- **Work instructions**
Find every line in the listing below that contains the string "Moteur", and copy each of those lines. Case counts.

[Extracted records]
* * * * * * * * *

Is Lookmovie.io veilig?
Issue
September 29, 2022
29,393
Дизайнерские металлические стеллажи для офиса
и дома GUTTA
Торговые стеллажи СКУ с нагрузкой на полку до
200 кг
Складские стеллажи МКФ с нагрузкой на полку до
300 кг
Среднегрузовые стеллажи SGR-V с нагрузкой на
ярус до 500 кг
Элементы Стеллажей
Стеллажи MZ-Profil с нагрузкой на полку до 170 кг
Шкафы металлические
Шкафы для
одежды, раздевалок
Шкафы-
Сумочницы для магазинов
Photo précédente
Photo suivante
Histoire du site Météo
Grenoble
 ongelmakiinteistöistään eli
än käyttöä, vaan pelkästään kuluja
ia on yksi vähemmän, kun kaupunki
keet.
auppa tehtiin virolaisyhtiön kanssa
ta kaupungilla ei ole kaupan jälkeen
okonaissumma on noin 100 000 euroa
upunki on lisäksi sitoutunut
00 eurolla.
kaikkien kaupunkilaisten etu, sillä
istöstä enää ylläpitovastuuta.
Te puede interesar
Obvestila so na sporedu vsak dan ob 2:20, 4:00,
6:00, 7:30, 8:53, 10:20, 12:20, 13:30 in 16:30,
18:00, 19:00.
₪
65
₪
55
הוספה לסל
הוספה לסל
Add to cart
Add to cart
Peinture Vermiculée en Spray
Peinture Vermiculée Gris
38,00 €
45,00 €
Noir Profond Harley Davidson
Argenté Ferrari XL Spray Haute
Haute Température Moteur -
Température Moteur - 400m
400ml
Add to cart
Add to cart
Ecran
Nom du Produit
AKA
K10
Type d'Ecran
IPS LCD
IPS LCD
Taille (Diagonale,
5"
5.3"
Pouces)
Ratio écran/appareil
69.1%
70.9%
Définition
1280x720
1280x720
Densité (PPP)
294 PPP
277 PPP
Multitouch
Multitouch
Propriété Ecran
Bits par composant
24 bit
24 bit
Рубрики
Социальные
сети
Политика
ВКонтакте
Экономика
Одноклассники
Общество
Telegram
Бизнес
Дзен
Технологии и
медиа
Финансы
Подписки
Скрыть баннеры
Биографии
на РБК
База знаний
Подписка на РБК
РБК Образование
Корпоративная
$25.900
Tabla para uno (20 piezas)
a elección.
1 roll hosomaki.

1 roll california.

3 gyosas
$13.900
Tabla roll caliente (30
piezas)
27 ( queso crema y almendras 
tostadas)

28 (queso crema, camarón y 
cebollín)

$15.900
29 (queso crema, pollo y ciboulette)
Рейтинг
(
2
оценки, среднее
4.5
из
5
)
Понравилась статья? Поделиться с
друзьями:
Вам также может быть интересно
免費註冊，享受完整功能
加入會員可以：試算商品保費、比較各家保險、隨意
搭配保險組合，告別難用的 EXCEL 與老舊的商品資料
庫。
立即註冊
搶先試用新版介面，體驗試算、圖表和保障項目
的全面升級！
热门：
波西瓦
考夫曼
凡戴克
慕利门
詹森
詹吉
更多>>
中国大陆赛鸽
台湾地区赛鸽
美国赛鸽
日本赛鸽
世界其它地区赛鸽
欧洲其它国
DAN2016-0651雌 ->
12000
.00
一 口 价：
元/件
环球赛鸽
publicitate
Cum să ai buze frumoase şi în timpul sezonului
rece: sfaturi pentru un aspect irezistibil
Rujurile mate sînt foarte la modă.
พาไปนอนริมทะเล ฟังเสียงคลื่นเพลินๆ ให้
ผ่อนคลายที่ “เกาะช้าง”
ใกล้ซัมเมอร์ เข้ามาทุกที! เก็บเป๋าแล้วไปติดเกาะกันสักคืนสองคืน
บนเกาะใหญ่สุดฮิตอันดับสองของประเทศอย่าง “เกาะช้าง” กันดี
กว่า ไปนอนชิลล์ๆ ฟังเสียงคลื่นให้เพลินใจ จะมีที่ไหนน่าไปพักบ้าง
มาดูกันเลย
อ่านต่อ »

* * * * * * * * *

- **Exercise output**
Haute Température Moteur -
Température Moteur - 400m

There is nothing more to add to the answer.